We could have gone straight to the party, but Packer was determined to do something big, something unusual. Nothing could ever be vile and ordinary any more. We were going to arrive with something that would open everybody’s eyes. The lobster storage box was padlocked, so we decided to take a boat out and get them straight from the pots. The golden handshake, Packer called it. We hid the beer beside the shed. We slipped the boat off the moorings and rowed silently out of the harbour without the noise of an engine. The tide was in and when we got to the lobster train, I held on to the oars while Packer started pulling up the ropes, examining each pot, one by one. He couldn’t put his hand inside for fear of getting caught by the lobster claws, so he lifted each pot up towards the lights of the city so he could see the shape of the lobster and take it out carefully from the back.

This worked very well for the first time and we had one lobster in the boat, but when he was lifting up the next pot, Packer fell back under the weight of it. It was as if a large hand had come up from the sea and lifted him out of the boat. He disappeared without much of a splash even, down into the purple darkness with the lobster pot strapped across his chest.

I didn’t know what to do. At first I thought it was funny and I imagined how Packer would be telling the heroic story later on at the party, how he nearly got himself drowned while trying to get the live lobster. I waited for him to come back up, but the water didn’t move. I stood up in the boat with the oars still in my hands, but the water had become a heavy liquid, swollen like black oil. Even the ripples had disappeared and there was no chuckling under the boat. I knew Packer was being dragged all the way down to the bottom with the weight of the lobster pot across his chest and the rope fouled around his arms. I knew he was trying to free himself before it was too late, so I waited and kept the boat steady to make sure I didn’t drift away.
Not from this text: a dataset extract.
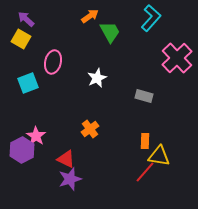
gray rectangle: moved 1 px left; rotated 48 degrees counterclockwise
I was the champion at staying underwater and not breathing, so I knew it was gone beyond the time that your lungs would be bursting and you would involuntarily take in water. I was watching my friend Packer drowning silently, right underneath me in the darkness. I wanted to shout, but I felt my breathing going short. I thought of jumping in after him but I would see nothing in the dark. I remembered how I once felt I was drowning, how Packer stopped talking to me and I didn’t want the same thing to be happening to him. I thought of Tyrone and how he drowned all alone with the ropes wound around his legs and arms. I imagined how Packer and Tyrone would meet each other underwater, with Packer still trying to get away from the ropes and Tyrone drifting towards him with a green face and sandy hair waving, dark eyes and mouth open. Tyrone lunging at him through the water with a bottle in his hand, as if he could not bear to die alone and wanted to hold on to Packer, as if each person who drowns has the need to drag somebody else down with them to the same place, like a chain of lobster pots, one after the other, lying among the seaweed at the bottom of the sea.